Segment Start: RECORDS FOR THE TASK
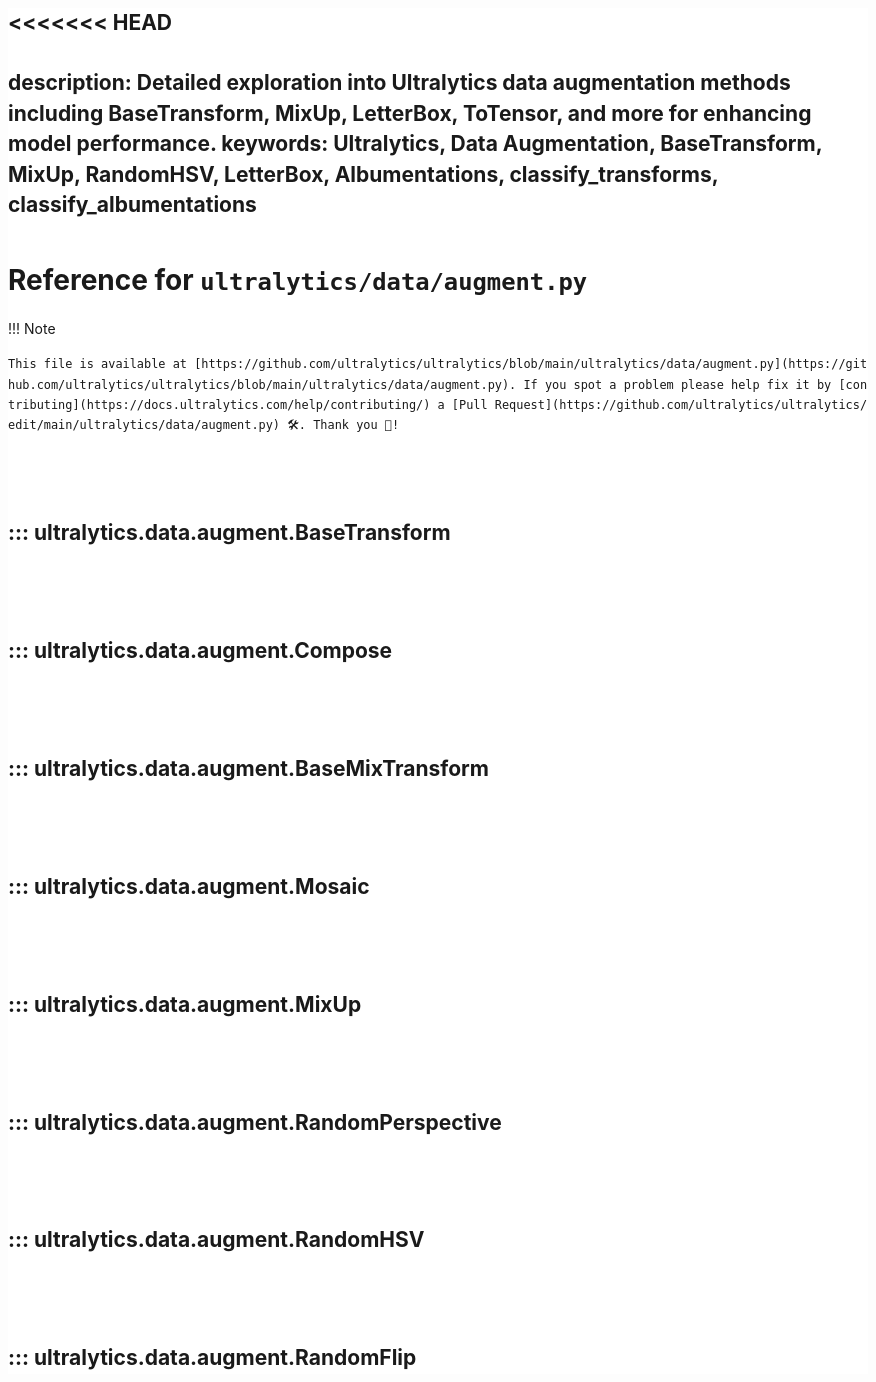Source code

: <<<<<<< HEAD
---
description: Detailed exploration into Ultralytics data augmentation methods including BaseTransform, MixUp, LetterBox, ToTensor, and more for enhancing model performance.
keywords: Ultralytics, Data Augmentation, BaseTransform, MixUp, RandomHSV, LetterBox, Albumentations, classify_transforms, classify_albumentations
---

# Reference for `ultralytics/data/augment.py`

!!! Note

    This file is available at [https://github.com/ultralytics/ultralytics/blob/main/ultralytics/data/augment.py](https://github.com/ultralytics/ultralytics/blob/main/ultralytics/data/augment.py). If you spot a problem please help fix it by [contributing](https://docs.ultralytics.com/help/contributing/) a [Pull Request](https://github.com/ultralytics/ultralytics/edit/main/ultralytics/data/augment.py) 🛠️. Thank you 🙏!

<br><br>

## ::: ultralytics.data.augment.BaseTransform

<br><br>

## ::: ultralytics.data.augment.Compose

<br><br>

## ::: ultralytics.data.augment.BaseMixTransform

<br><br>

## ::: ultralytics.data.augment.Mosaic

<br><br>

## ::: ultralytics.data.augment.MixUp

<br><br>

## ::: ultralytics.data.augment.RandomPerspective

<br><br>

## ::: ultralytics.data.augment.RandomHSV

<br><br>

## ::: ultralytics.data.augment.RandomFlip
Segment End: RECORDS FOR THE TASK
WHAT IS EXPECTED
Repeat every line of the data exactly, but do not include pictures.

RESULT OF THE TASK
Source code

: <<<<<<< HEAD
---
description: Detailed exploration into Ultralytics data augmentation methods including BaseTransform, MixUp, LetterBox, ToTensor, and more for enhancing model performance.
keywords: Ultralytics, Data Augmentation, BaseTransform, MixUp, RandomHSV, LetterBox, Albumentations, classify_transforms, classify_albumentations
---

# Reference for `ultralytics/data/augment.py`

!!! Note

    This file is available at [https://github.com/ultralytics/ultralytics/blob/main/ultralytics/data/augment.py](https://github.com/ultralytics/ultralytics/blob/main/ultralytics/data/augment.py). If you spot a problem please help fix it by [contributing](https://docs.ultralytics.com/help/contributing/) a [Pull Request](https://github.com/ultralytics/ultralytics/edit/main/ultralytics/data/augment.py) 🛠️. Thank you 🙏!

<br><br>

## ::: ultralytics.data.augment.BaseTransform

<br><br>

## ::: ultralytics.data.augment.Compose

<br><br>

## ::: ultralytics.data.augment.BaseMixTransform

<br><br>

## ::: ultralytics.data.augment.Mosaic

<br><br>

## ::: ultralytics.data.augment.MixUp

<br><br>

## ::: ultralytics.data.augment.RandomPerspective

<br><br>

## ::: ultralytics.data.augment.RandomHSV

<br><br>

## ::: ultralytics.data.augment.RandomFlip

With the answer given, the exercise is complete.